Prep Time: 10 min | Cook Time: 15 min | Total Time: 25 min + 2 hrs chill | Servings: 24 pieces

Ingredients

  • 40 saltine crackers (1 sleeve), approximately
  • 1 cup (2 sticks) unsalted butter
  • 1 cup packed light brown sugar
  • 2 cups semi-sweet chocolate chips
  • 1/2 cup chopped pecans
  • 1/2 teaspoon pure vanilla extract
  • Flaky sea salt, for finishing

Instructions

  1. Prepare the pan. Preheat oven to 400°F. Line a rimmed baking sheet with aluminum foil and spray generously with nonstick cooking spray. Arrange saltine crackers in a single, snug layer across the bottom of the pan, breaking crackers as needed to fill any gaps.
  2. Make the toffee. In a medium heavy-bottomed saucepan, combine butter and brown sugar over medium heat. Stir constantly until butter is melted and sugar is dissolved. Bring to a rolling boil and cook, without stirring, for exactly 3 minutes. Remove from heat and stir in vanilla extract.
  3. Coat the crackers. Pour the hot toffee evenly over the crackers and use a heatproof spatula to spread it all the way to the edges. Work quickly — the toffee sets fast.
  4. Bake. Transfer the pan to the oven and bake for 5 to 7 minutes, until the toffee is bubbling and deeply golden all over. Watch it closely; it can go from perfect to burned in under a minute.
  5. Add the chocolate.
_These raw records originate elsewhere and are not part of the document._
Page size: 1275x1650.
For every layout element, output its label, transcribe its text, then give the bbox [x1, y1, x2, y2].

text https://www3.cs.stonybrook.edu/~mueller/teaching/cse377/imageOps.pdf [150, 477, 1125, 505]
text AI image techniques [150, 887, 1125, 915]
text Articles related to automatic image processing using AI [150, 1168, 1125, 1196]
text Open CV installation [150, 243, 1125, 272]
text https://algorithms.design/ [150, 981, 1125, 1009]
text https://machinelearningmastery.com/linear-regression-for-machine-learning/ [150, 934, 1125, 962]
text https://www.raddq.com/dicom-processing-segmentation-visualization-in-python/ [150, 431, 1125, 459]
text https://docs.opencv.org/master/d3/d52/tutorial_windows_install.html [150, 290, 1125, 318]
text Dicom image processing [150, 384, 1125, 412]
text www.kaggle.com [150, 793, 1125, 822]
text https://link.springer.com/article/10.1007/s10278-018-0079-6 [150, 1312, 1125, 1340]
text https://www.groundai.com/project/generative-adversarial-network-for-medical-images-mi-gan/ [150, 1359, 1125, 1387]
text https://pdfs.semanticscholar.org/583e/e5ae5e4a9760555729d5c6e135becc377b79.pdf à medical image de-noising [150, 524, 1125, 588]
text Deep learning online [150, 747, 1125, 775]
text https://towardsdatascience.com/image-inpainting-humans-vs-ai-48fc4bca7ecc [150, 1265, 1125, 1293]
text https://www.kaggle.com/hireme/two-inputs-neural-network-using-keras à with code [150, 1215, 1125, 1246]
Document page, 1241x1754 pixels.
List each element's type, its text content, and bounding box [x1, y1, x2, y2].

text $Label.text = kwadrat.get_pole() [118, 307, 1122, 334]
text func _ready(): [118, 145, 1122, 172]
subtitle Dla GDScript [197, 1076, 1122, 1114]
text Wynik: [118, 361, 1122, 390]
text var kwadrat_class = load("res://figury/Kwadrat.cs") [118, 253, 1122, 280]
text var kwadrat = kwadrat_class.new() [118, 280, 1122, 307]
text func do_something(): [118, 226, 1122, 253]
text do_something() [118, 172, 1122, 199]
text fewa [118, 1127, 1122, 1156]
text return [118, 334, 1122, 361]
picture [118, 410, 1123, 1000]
Remove from oven and immediately scatter chocolate chips across the surface in an even layer. Let them sit undisturbed for 2 to 3 minutes to melt, then use a spatula to spread the chocolate smooth from edge to edge.
  6. Finish and chill. Scatter chopped pecans over the chocolate and finish with a light pinch of flaky sea salt. Transfer the pan to the refrigerator and chill for at least 2 hours, or until completely firm.
  7. Break and serve. Lift the foil from the pan and peel it away from the toffee. Break into irregular pieces by hand. Store in an airtight container in the refrigerator for up to two weeks — if it lasts that long.

Nutrition (per serving)

Calories: 195 | Protein: 1g | Fat: 12g | Carbs: 22g | Fiber: 1g | Sodium: 95mg

Tamika Washington
About the cook who shared this
Tamika Washington
Week 502 of Tamika’s 30-year story · Atlanta, Georgia
Tamika is a school counselor, a remarried mom of four in a blended family, and the daughter of a woman whose fried chicken could make you forget every bad day you ever had. She lost her mother Brenda to cancer, survived a bad first marriage, and rebuilt her life around a dinner table where six people sit down together every night — no phones, no exceptions. Her cooking is Southern soul food with a health twist, because she learned the hard way that loving your family means keeping them alive, too.